Through activities inspired by the ancient world and trading exercises and games, participants develop a better understanding of the day-to-day function and form of coins, currency, weights and measures, and commerce. These activities include a tour of the Oriental Institute’s exhibition of Mesoptomian trade and commerce, a grain bowl-making station, an aluminum foil-coin image imprinting station, and a clay coin-minting station.
Juhi Gupta
2018–2019 Smart Scholar
Juhi Gupta is a new media and installation artist and progressive political organizer in Chicago who is originally from the San Francisco Bay Area. She graduated from the University of Chicago in 2019 with a B.A. in Visual Arts and Public Policy. Her work strives to engage with contemporary sociopolitical issues, specifically dealing with technology as an apparatus of power and utopia/dystopia. During her tenure as Smart Scholar, Gupta studied the creative practice of Adrian Piper—an esteemed Black conceptual artist who has spent her decades-long career provoking political dialogue about Black stereotypes, internalized racism, and othering through her art. Piper utilizes a variety of hybrid artistic-political strategies in her work, including direct address, interactivity, installation, and the use of the body as a site of resistance. However, where Piper’s artwork focuses more on interpersonal manifestations of white supremacy, our fraught sociopolitical moment calls for a more institutional critique—one that engages with the online culture and digital discourse characteristic of the 21st century.
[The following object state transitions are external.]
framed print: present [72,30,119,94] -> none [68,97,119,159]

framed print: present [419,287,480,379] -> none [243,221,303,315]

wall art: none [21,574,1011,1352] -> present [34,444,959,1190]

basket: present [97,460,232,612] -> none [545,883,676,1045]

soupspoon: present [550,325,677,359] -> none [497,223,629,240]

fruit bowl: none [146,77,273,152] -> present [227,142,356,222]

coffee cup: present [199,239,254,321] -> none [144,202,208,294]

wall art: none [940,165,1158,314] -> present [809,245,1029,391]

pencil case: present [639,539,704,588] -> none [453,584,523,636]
Gupta’s project takes Adrian Piper’s artistic strategies as a point of departure to explore racial capitalism and structural oppression in the context of Chicago police forces, positing what Piper’s political art might look like when updated for 2019.
In Se (Mary) Moon
2018–2019 Smart Scholar
As a fourth-year Philosophy major and Creative Writing minor, Mary Moon plans to attend Harvard Divinity School after graduating from the University of Chicago to further pursue her interest in Buddhism. Moon’s Smart Scholars project was about inviting the religious experience into religious art exhibits, thereby transmuting the art objects’ status from the passive, viewed “object” into an interactive “subject” that is on par with the viewer. Moon researched the “Buddha image,” including Seated Buddha Amitabha (Amita) (The Buddha of Infinite Light) in the Smart Museum’s collection, and how the Buddha emerged as an icon in Buddhism despite central theories of anatta, or no-self.
Zachary Sherman
2018–2019 Smart Scholar
As a fourth-year student studying Media Arts and Design, Zachary Sherman plans to design and engineer decentralized, democratic software with Open Work Labs in New York City after graduating from the University of Chicago. The Hairy Who made funny art that, according to them, existed for its own sake. While the Funk artists in California were dropping acid and making ceramics and the Pop artists were trying to art-ify mass culture, Chicago was left feeling very lonely without cool, weird artists to call its own. So, the rich Chicago art collectors picked the Hairy Who, made them famous, and now we get to look at their cool, weird stuff fifty years later. Reflecting on this, the artwork resulting from Zachary Sherman’s Smart Scholars project attempts to pick up the Hairy-Who-thread of playful art and put it through the cultural meat grinder of the online.